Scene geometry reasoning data
++++
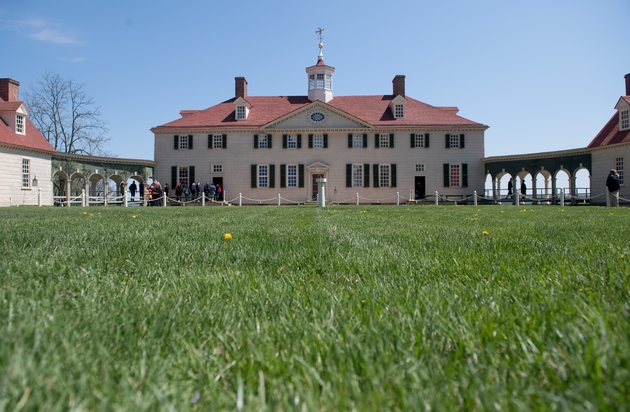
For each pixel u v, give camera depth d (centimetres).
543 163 3712
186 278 277
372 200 4116
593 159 3362
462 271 300
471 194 4100
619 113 3244
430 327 170
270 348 150
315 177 4169
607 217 1051
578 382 118
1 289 229
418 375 127
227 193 4131
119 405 106
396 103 4184
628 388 112
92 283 254
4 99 3409
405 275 287
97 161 3719
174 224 779
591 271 282
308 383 121
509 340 155
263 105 4469
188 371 133
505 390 117
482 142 4103
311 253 377
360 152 4122
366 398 113
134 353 144
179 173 4172
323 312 196
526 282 253
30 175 3162
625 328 156
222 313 196
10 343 139
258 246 431
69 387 112
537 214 1269
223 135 4144
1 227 660
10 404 101
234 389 125
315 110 4128
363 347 148
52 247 409
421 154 4109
++++
YOUR TASK: The result should be an exact retyped version of all the entries above, containing no pictures.

ANSWER AREA:
For each pixel u v, give camera depth d (centimetres).
543 163 3712
186 278 277
372 200 4116
593 159 3362
462 271 300
471 194 4100
619 113 3244
430 327 170
270 348 150
315 177 4169
607 217 1051
578 382 118
1 289 229
418 375 127
227 193 4131
119 405 106
396 103 4184
628 388 112
92 283 254
4 99 3409
405 275 287
97 161 3719
174 224 779
591 271 282
308 383 121
509 340 155
263 105 4469
188 371 133
505 390 117
482 142 4103
311 253 377
360 152 4122
366 398 113
134 353 144
179 173 4172
323 312 196
526 282 253
30 175 3162
625 328 156
222 313 196
10 343 139
258 246 431
69 387 112
537 214 1269
223 135 4144
1 227 660
10 404 101
234 389 125
315 110 4128
363 347 148
52 247 409
421 154 4109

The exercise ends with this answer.